Provided text: Begin

Embracing what you already have, while remaining open to more, without losing yourself in a desperate search is the only way to be happy.
Speaking of happy, and this bit might be a little crass, but, many people that seem simply ecstatic in their relationships are severely depressed. It doesn’t matter if you’re talking about monogamy, polyamory, being a sister wife, or any poly dating situation. You can’t jump into relationships that aren’t the right fit out of desperation to fulfill a fantasy. Fantasies are fine for a one night stand or summer fling, but relationships require a realistic approach to the possibility of tying lives together. Polyamory does offer a wide range of possibilities and commitment levels, but one shouldn’t be getting involved with a group just for the experience. Real feelings are at stake, and hurting other people’s feelings results in painful regret you’ll have to carry the rest of your life. If you’re only looking for a little fun, say it, don’t leave it for others to figure out. Polygamy is a bit less broad as it refers to marriage-like commitment among a group, yet they still experience the occasional ‘poly tourist’ that plays with their hearts. Polyamorous relationships should absolutely be fun, but they should also be taken seriously. Part of the reason poly dating isn’t working for you could be that it isn’t right for you.
While polyamory and polygamy are growing in acceptance and popularity, it doesn’t mean they’re right for everyone that wants to try them. Only about 5 to 10% of the general population is gay anywhere you go. While it’s widely accepted and more people may be experimenting these days, it doesn’t mean heterosexual people should all be dating among the same sex now. That’s absurd! Polyamory is less biologically limited, but societal norms still mostly produce monogamous people. If your motivation to experiment with polyamory stems from a negative experience or purely rebellious source, you should expect your relationships (if any) to not go well. As mentioned earlier in this article, you need to know yourself and start from a healthy place personally if you want to find fulfilling relationships. Nothing feels so out of reach when you’re well in touch with yourself.

Provided text: End

● Actions to take:
1/ In the poly dating text, what does polygamy refer to?
2/ Pick up the poly dating text after its last sentence and keep going.

Given information: Begin

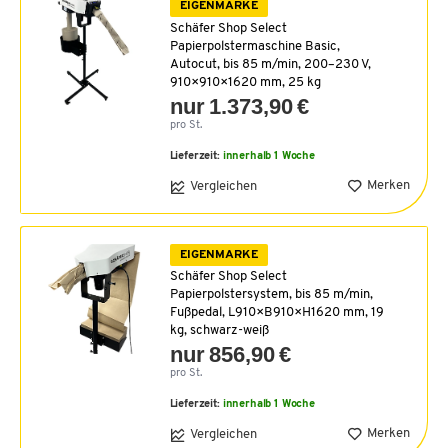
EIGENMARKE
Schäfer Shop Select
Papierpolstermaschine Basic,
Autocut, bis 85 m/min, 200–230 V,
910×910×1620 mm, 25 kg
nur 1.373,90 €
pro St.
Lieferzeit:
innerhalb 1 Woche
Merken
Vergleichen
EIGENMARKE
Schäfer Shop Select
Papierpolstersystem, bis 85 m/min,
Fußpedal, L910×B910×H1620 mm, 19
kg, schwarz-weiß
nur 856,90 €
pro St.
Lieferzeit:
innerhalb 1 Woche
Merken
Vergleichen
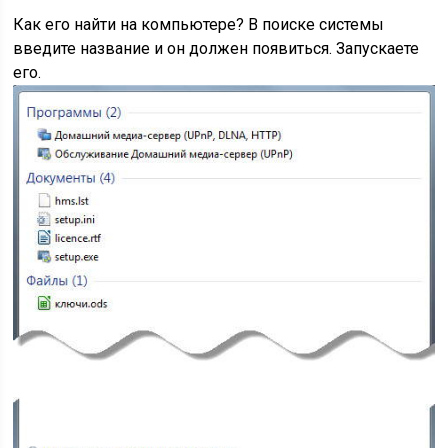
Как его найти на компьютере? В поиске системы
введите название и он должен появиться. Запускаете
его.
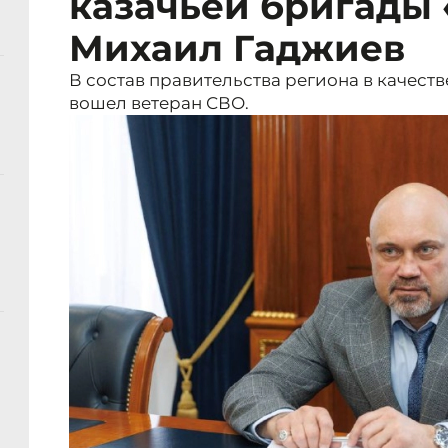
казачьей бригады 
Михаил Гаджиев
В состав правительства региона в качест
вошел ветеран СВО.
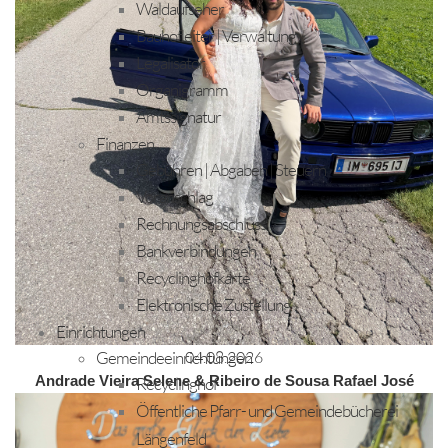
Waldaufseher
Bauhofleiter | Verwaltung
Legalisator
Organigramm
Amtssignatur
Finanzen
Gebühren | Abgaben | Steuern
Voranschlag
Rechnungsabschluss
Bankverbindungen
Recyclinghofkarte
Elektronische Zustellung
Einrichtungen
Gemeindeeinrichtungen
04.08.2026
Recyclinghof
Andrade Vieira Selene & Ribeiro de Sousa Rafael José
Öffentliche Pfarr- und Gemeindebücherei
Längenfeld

Given information: End

● Responses per task:
1/ Marriage-like commitment among a group.

2/
It’s easy to feel left out when you see others that have something you want or need. At the times you feel this way it’s important to turn inward and find everything you need inside yourself rather than seeking it from other people. You have to remember that people have a public face and a real face you may never see. The ultimate goal is to be happy and have some sense of purpose. No relationship can give all of this to you. It can help, but you need a healthy relationship or it won’t be any help at all. This is accomplished by building a strong relationship with yourself first. Polyamory is never out of reach if it’s right for you.
You have to open the right doors first. One of those doors leads to letting go of the ‘need’ for anything while embracing everything you already have. It’s when you feel complete that other complete people will be drawn to you. Those are the ones that can take you to the next level. Don’t forget to keep it lighthearted along the way, and to support the people around you on their personal journeys as well.